[begin DOCUMENT EXCERPT]

To help you understand:

Look at the FROG of your ELECTROFROG turnouts. You see that
where the RIGHT rail of the of the STRAIGHT is directly connected to
the LEFT rail of the divert at the FROG. The FROG uses track power
and it's polarity is changed when you move the points. So if you
have live tracks connected, that changing polarity causes a short, no
matter which way the points are set. To avoid this, use an insulated
joiner between BOTH turnout FROG RAILS and connect tracks. 

The above situation does not exist when you use INSULFROG turnouts.
No insulated joiners are required since the FROG does not change
polarity and there is a plastic rail insert at the frog that prevents right rail/left
rail touching. You can see the black plastic rail insert where circled in
purple in the above photo. However, Insulfrog turnouts are 'power routing'.

[end DOCUMENT EXCERPT]

SET PROBLEM -
In the passage on Electrofrog and Insulfrog turnouts, what should go between both frog rails of an Electrofrog turnout and the connected tracks to avoid a short?

[begin GIVEN INFORMATION]

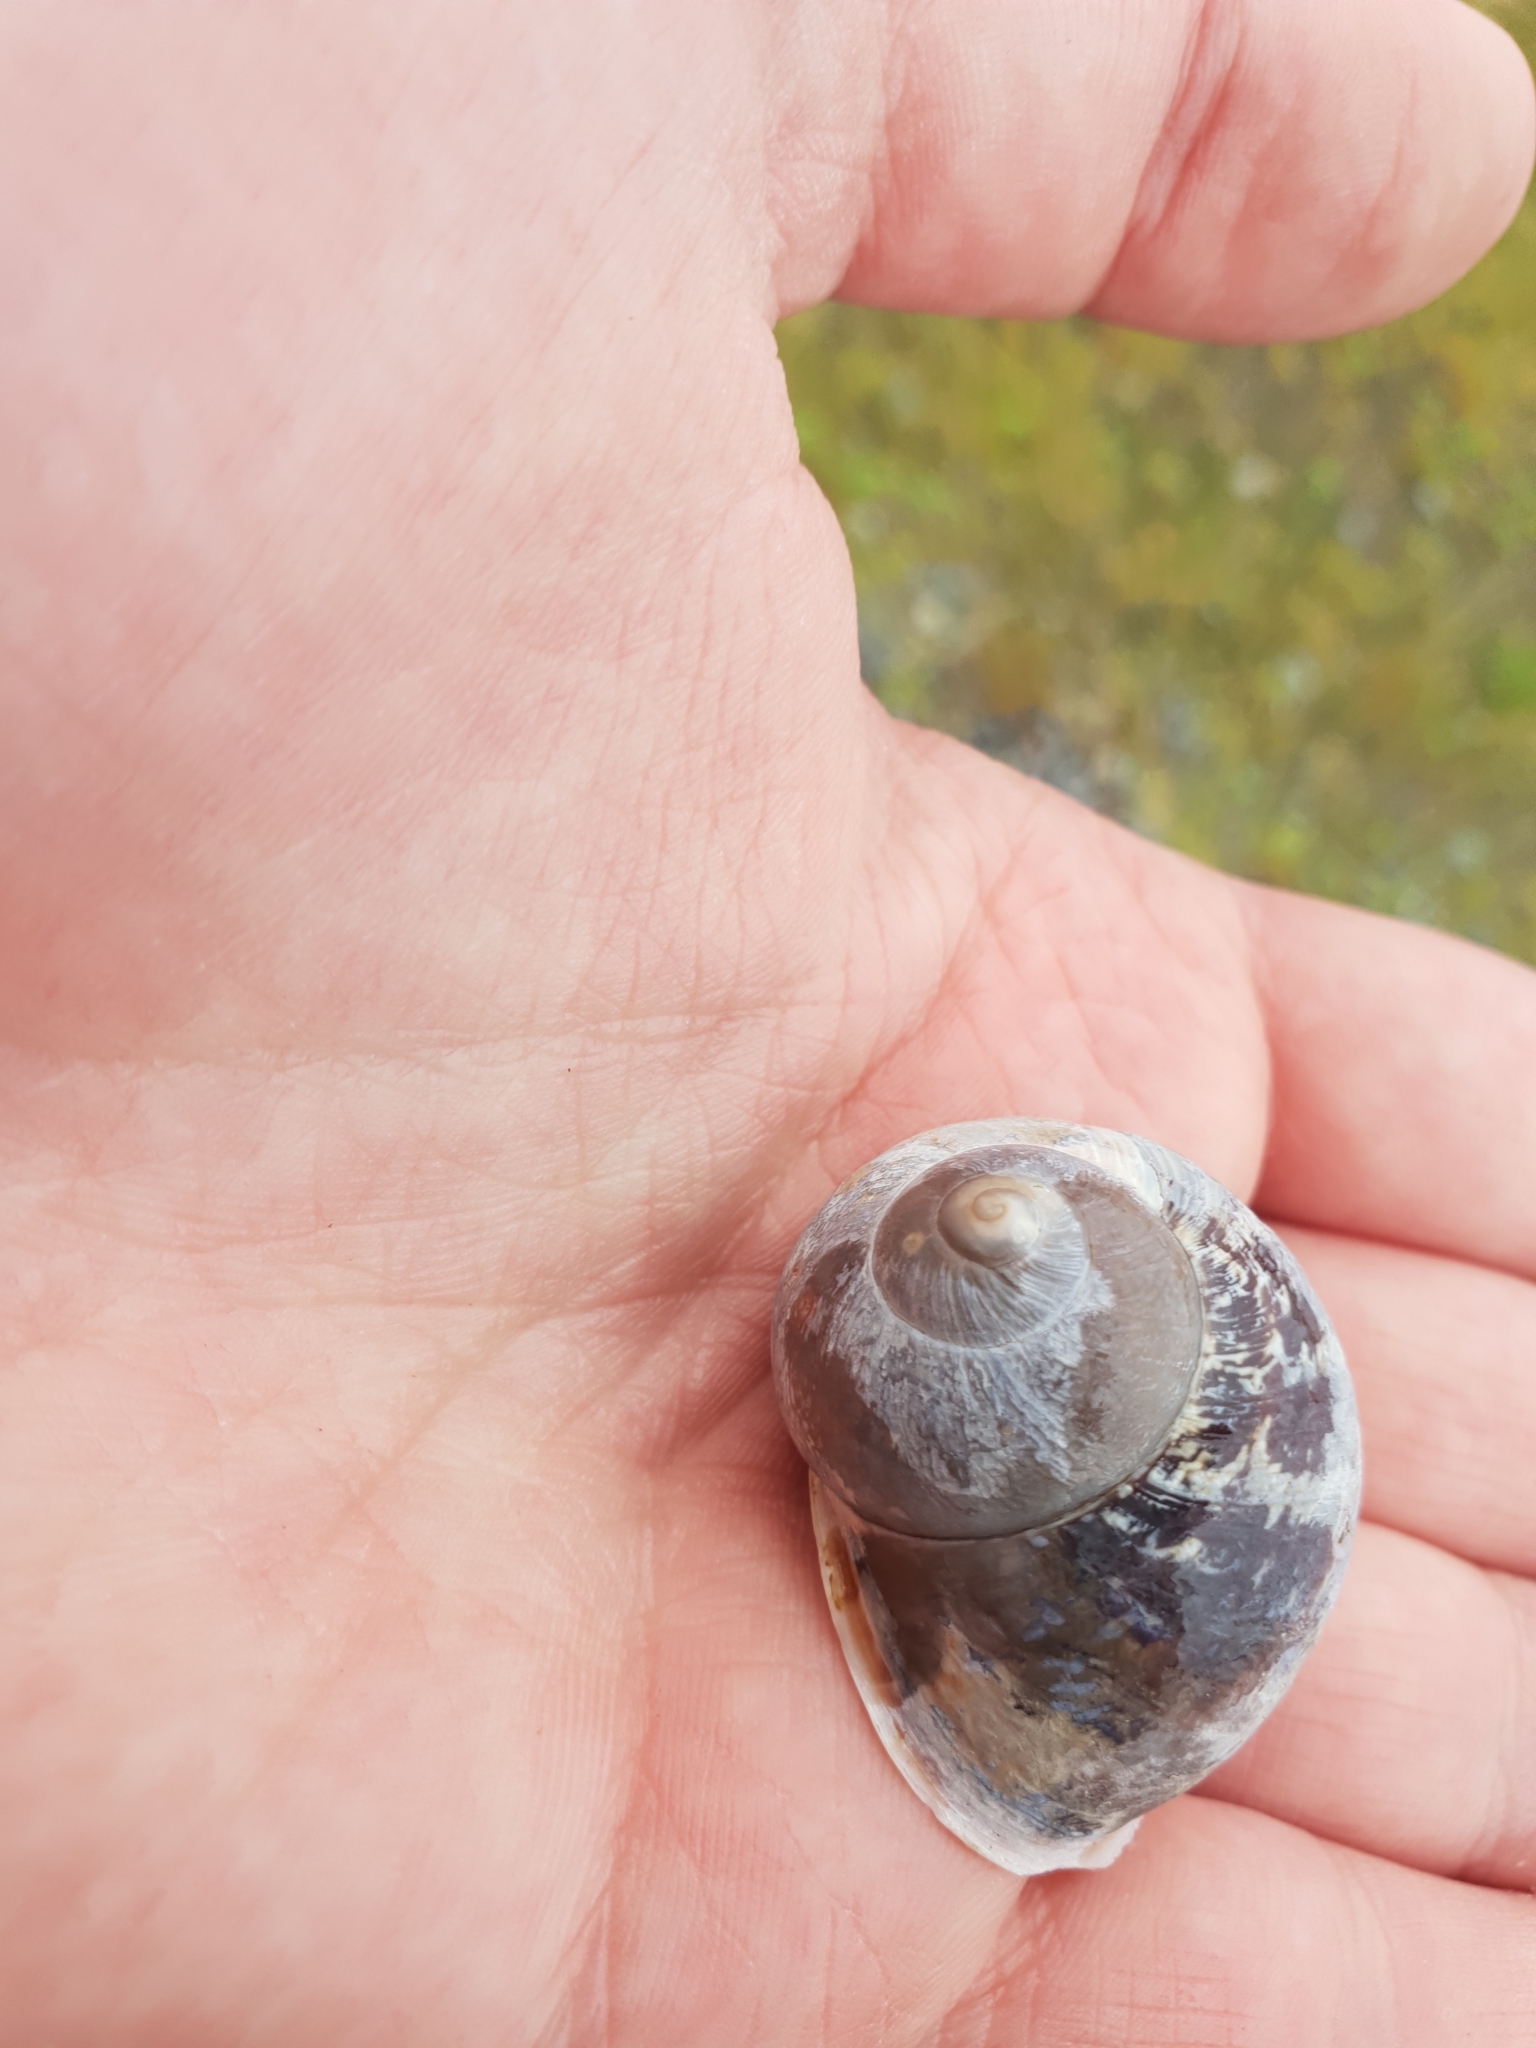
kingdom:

[end GIVEN INFORMATION]

FINAL RESULT -
An insulated joiner.